To be frank I have so far always relied on the supermarket versions. But I recently searched for recipes and found out how easy and quickly made it is, I decided to go for it make it myself as dessert for the next BBQ. And at that occasion also the kammerjunkere. That was a real torture test – as the guest were Danish…

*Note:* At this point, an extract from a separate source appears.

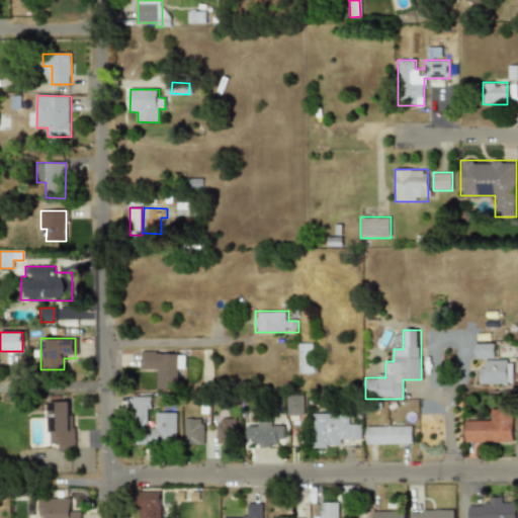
[(299,373),(316,373),(316,343),(299,343),(299,373)]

One think is sure – the Danes like it sweet (sorry my Danish friends for all these generalizations… but please shout if you disagree!). The list of sweet (and tasty) things is long, starting from the famous Danish pastries to flødeboller (another hard-to-translate thing… foam kiss? chocolate marshmallow?). You should see the sweets section in the cinemas and would have no more doubt about how much they like sweets here. Hence, I was a bit careful and cut the amount of sugar in the koldskål recipe – with a great result: a not too sweet soup with a subtle sour taste of buttermilk.

Recipe for koldskål

serves 8 (quite a lot, but can be kept in the fridge for a few days)


  • koldskaal ingredients2 l buttermilk
  • 250 ml whipping cream
  • 140 g sugar
  • 4 egg yolks
  • 1 vanilla pod
  • 1 lemon
  1. Slice the vanilla pod in two and scrape out the seeds with a knife. Put both, the pod and the seeds into a large bowl.
  2. Add the zest of the lemon and its juice.
  3. koldskaalAdd all other ingredients and mix well.
  4. Put into the fridge a few hours before serving.

 Recipe for kammerjunkere

for 40 biscuits


  • 250 g flour
  • 90 g butter
  • 50 g powder sugar
  • 1 egg
  • 50 ml milk
  • 1 tsp vanilla sugar
  • 1 tsp baking soda
  • 1 tsp ground cardamom
  • zest of 1 lemon


  1. Cut butter in small bits and crumble it into the flour mix.
  2. Add milk and the egg and knead well (I used the Kitchen Aid).
  3. The dough will get a homogenous, elastic consistency. At this stage, wrap in cellophane and put it into the fridge for 1 h.
  4. Pre-heat your oven to 200°C. Put a baking paper onto a baking tray.
  5. Form small balls of approximately 2cm diameter. Place on the tray and bake for 10-12 minutes (the kammejunkere will still be very light at this stage).
  6. Reduce temperature to 120°C.
  7. Cut each ball in two and place all halves back on the tray. Let them dry in the oven for 20-30 minutes. When they are dry and have a light golden colour, switch the oven off and keep the kammerjunkere inside for another couple of minutes.
  8. Keep them in a tin or a box until serving.

Serve koldskål, kammerjunkere and strawberries in separate bowls and let the guest create their own dish. That’s half the fun.